Kandungan COD yang tinggi pada POME dan warna yang gelap karena tannic acid dapat diatasi dengan proses yang terintegrasi antara pengolahan anaerobik POME untuk menurunkan kadar COD dan BOD serta menghasilkan metana. Sementara limbah yang mengandung sisa nutrisi digunakan sebagai media kultivasi alga (Nur & Hadiyanto, 2013).

Selain itu dapat digunakan metode mixotrophic condition untuk pemanfaatan POME sebagai media alga penghasil biofuel (Nur & Hadiyanto, 2015). Alga sebagai sumber biofuel generasi ketiga mampu menghasilkan energi yang lebih besar dibandingkan berbagai komoditas sumber energi terbarukan lainnya.

Berdasarkan studi Chisti (2007), alga mampu menghasilkan yield minyak terbesar yakni 136.900 dengan luas lahan 2 hektare dibandingkan komoditas penghasil minyak lainnya.

Produksi alga jauh lebih singkat dibandingkan jenis komoditas lain, dan secara umum alga memproduksi biomassa dua kali lipat selama 24 jam sehingga pemanfaatan alga untuk menghasilkan biofuel sangat potensial demi pencapaian ketahanan energi (Hadiyanto & Azim, 2012).
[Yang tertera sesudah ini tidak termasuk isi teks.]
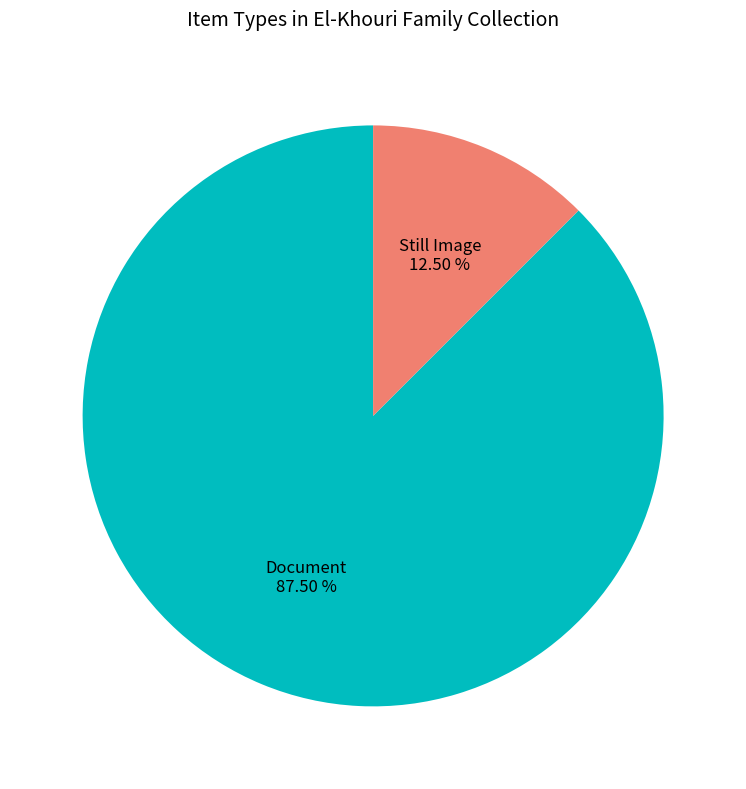

Is Document the majority of the pie?

Yes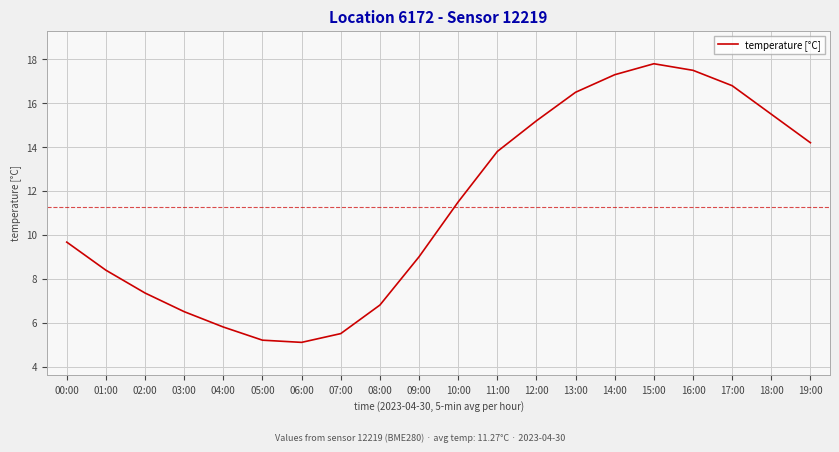

Count the number of data series in this chart.

1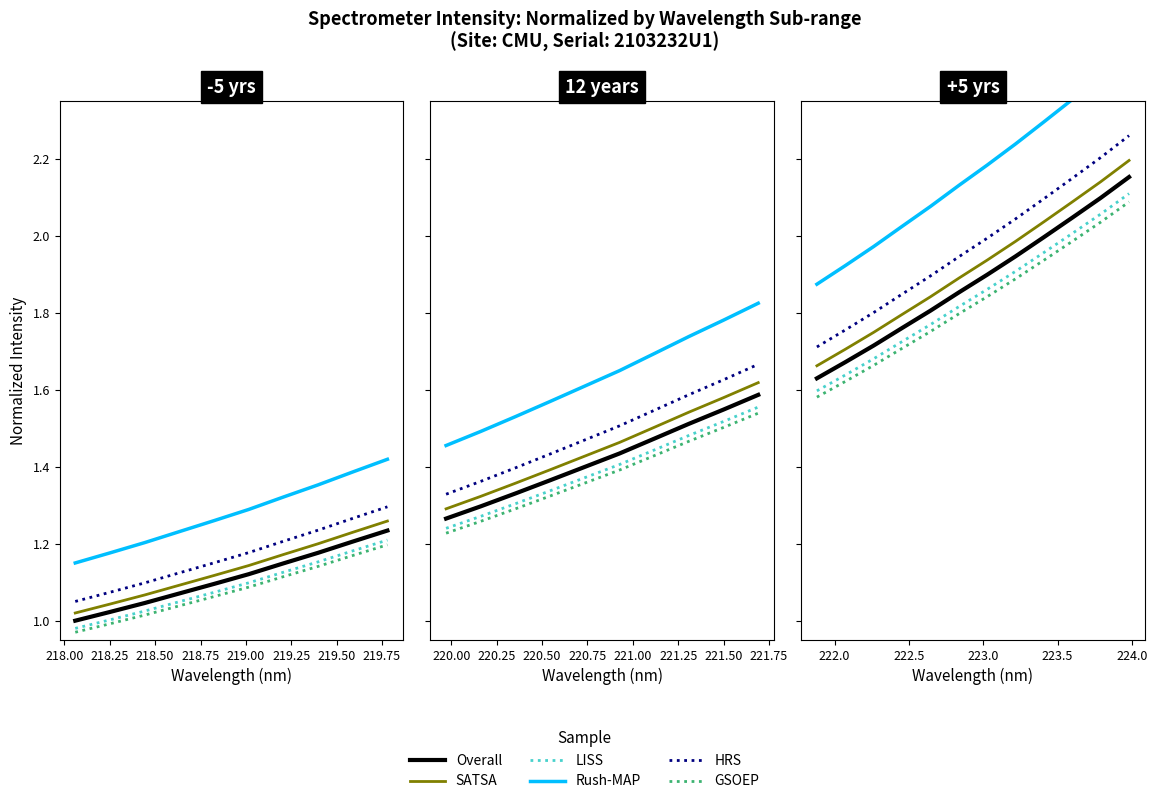

True or false: LISS has more than 1 points higher than both neighbors.

False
Pada skala industri komersial, pemanenan biomassa alga yang terbaik mampu mencapai 5 gram bahan kering/L (Amini & Susilowati, 2010). Dan hasil minyak yang diperoleh dari alga bervariasi tergantung metode yang digunakan dalam proses ekstraksinya seperti metode mekanik yang mampu menghasilkan minyak 70 persen dari alga, metode pelarut kimia yang mampu menghasilkan minyak 95 persen, dan supercritical fluid extraction yang mampu menghasilkan minyak 100 persen dari alga.

Menurut Zuhdi (2003), alga mampu menghasilkan biodiesel berkisar antara 4,4-5,87 kg dari 10 kg bahan kering alga. Dengan pertumbuhan alga yang relatif cepat dibandingkan sumber biodiesel lainnya, membuat alga memiliki keunggulan lebih sebagai sumber biofuel generasi ketiga.

Dengan potensi alga yang demikian dan dengan ketersediaan POME dari limbah sawit yang berlimpah maka dapat dimanfaatkan sebagai media kultivasi alga penghasil biofuel sehingga dapat berkontribusi dalam menghasilkan biofuel generasi ketiga (third generation biofuel) serta memberikan dampak penghematan devisa bagi Indonesia.

Dengan demikian kebun sawit merupakan lumbung energi mix berkelanjutan berupa biodiesel, bioetanol, biogas, diesel hijau, bensin hijau, avtur hijau, dan lain-lain (PASPI, 2019). Energi berkelanjutan tersebut dapat menjadi pengganti energi tak terbaharui (energi fosil).